A Novel Approach to Ranking On Data Manifold
With Sink Points

A. Mahesh. M.E.; G.R.Sumithra

A Novel Approach to Ranking On Data Manifold With Sink Points

A. Mahesh. M.E¹, G.R.Sumithra²

Related article at Pubmed, Scholar Google

Visit for more related articles at International Journal of Innovative Research in Computer and Communication Engineering

Abstract

Ranking of documents has various applications in data mining, information retrieval and natural language processing. Many approaches are proposed to rank documents according to their measure of importance or relevance. In addition to importance and relevance of ranked documents, diversity is also recognized as an important criterion in ranking. Top ranked documents in traditional approaches contain redundant information, which is not desired by users. In order to address diversity, relevance, novelty and importance of ranked documents, a new novel approach named Manifold Ranking with Sink Points is proposed. The Manifold ranking process finds the most important and relevant data objects very efficiently. The ranked objects are converted to sink points in data manifold and the redundant objects are prevented from receiving a high rank. The Manifold Ranking with Sink Points approach has good convergence property and also satisfies optimization explanation. MRSP is applied on two applications: query recommendation and update summarization, where diversity is of important concern in ranking. Experimental results present that MRSP has strong empirical performance than traditional approaches like MMR and DivRank.

Keywords

Diversity in Ranking, Manifold Ranking with Sink Points

INTRODUCTION

Ranking is a very important problem in natural language processing, data mining and information retrieval. Generally the ranking problem is explained as follows: Given a set of data objects, the ranking function arranges the objects in the set according to their degrees of importance, relevance or preferences. But, the mass of ranked documents might contain duplicated and redundant information which is not of great use to users. The redundancy present in top ranked results reduces the chance to satisfy multi-faceted requirements of different users. So, diversity in ranked results is very important in addition to relevance and importance in ranking documents. Diversity in ranking of documents helps the users to handle user requests with explicit queries related to information present in documents stored on web. Diversity serves as a means to get the appropriate information very easily.

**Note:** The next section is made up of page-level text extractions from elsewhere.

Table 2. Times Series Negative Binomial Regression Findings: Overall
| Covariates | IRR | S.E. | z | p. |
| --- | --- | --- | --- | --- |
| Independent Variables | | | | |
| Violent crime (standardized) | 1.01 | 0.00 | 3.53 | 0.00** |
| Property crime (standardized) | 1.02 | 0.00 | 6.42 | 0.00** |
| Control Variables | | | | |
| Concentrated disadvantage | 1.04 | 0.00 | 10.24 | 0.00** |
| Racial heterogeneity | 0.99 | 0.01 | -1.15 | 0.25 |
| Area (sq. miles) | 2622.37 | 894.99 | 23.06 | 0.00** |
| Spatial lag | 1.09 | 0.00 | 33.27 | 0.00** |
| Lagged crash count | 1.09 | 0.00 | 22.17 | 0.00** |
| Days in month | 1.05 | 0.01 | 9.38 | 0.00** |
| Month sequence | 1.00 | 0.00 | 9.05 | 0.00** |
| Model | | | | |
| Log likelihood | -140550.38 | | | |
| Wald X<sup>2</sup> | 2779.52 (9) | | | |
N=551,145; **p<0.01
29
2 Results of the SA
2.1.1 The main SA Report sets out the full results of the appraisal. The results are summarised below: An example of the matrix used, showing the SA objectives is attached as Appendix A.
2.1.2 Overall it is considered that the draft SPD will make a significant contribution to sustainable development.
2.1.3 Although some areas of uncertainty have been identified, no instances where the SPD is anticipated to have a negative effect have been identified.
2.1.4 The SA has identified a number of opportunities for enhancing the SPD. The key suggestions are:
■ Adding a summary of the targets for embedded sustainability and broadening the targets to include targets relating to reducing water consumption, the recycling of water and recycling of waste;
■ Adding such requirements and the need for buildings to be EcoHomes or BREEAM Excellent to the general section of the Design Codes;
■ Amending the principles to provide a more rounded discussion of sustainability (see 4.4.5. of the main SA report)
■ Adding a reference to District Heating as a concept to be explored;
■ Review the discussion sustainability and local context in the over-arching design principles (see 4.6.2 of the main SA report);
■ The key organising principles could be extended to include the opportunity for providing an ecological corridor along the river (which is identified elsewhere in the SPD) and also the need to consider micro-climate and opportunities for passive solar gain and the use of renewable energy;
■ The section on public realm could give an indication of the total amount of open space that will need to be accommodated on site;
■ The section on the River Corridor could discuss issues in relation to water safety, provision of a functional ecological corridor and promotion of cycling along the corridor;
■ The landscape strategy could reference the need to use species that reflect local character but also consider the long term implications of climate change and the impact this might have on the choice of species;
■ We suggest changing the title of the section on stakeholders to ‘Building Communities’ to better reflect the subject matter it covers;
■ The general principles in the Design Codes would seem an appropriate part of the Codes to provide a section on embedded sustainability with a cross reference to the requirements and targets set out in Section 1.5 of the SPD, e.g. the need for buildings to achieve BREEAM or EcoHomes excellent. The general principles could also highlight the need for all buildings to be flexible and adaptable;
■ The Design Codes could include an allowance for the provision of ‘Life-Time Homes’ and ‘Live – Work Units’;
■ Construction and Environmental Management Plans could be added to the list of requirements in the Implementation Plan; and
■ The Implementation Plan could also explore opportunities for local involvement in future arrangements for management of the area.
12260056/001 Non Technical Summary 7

Many real-time applications demand diversity in the ranking approaches. In addition to relevance and importance, diversity is also considered as an important criterion in data mining. For instance, in query recommendation, the queries that are recommended by the ranking approaches must capture the different query requirements of different users (i.e.) the queries recommended must also be diverse. The concept of diversity when applied to text summarization, the summarized candidate sentences must be less redundant and must also contain different aspects of information relevant to the query. The concept of diversity is studied extensively in the recent years. Many approaches have been proposed to address the diversity issue by many domains such as cluster based centroids, maximum marginal relevance and subtopic diversity. But these approaches seldom consider relevance and diversity in a unified way.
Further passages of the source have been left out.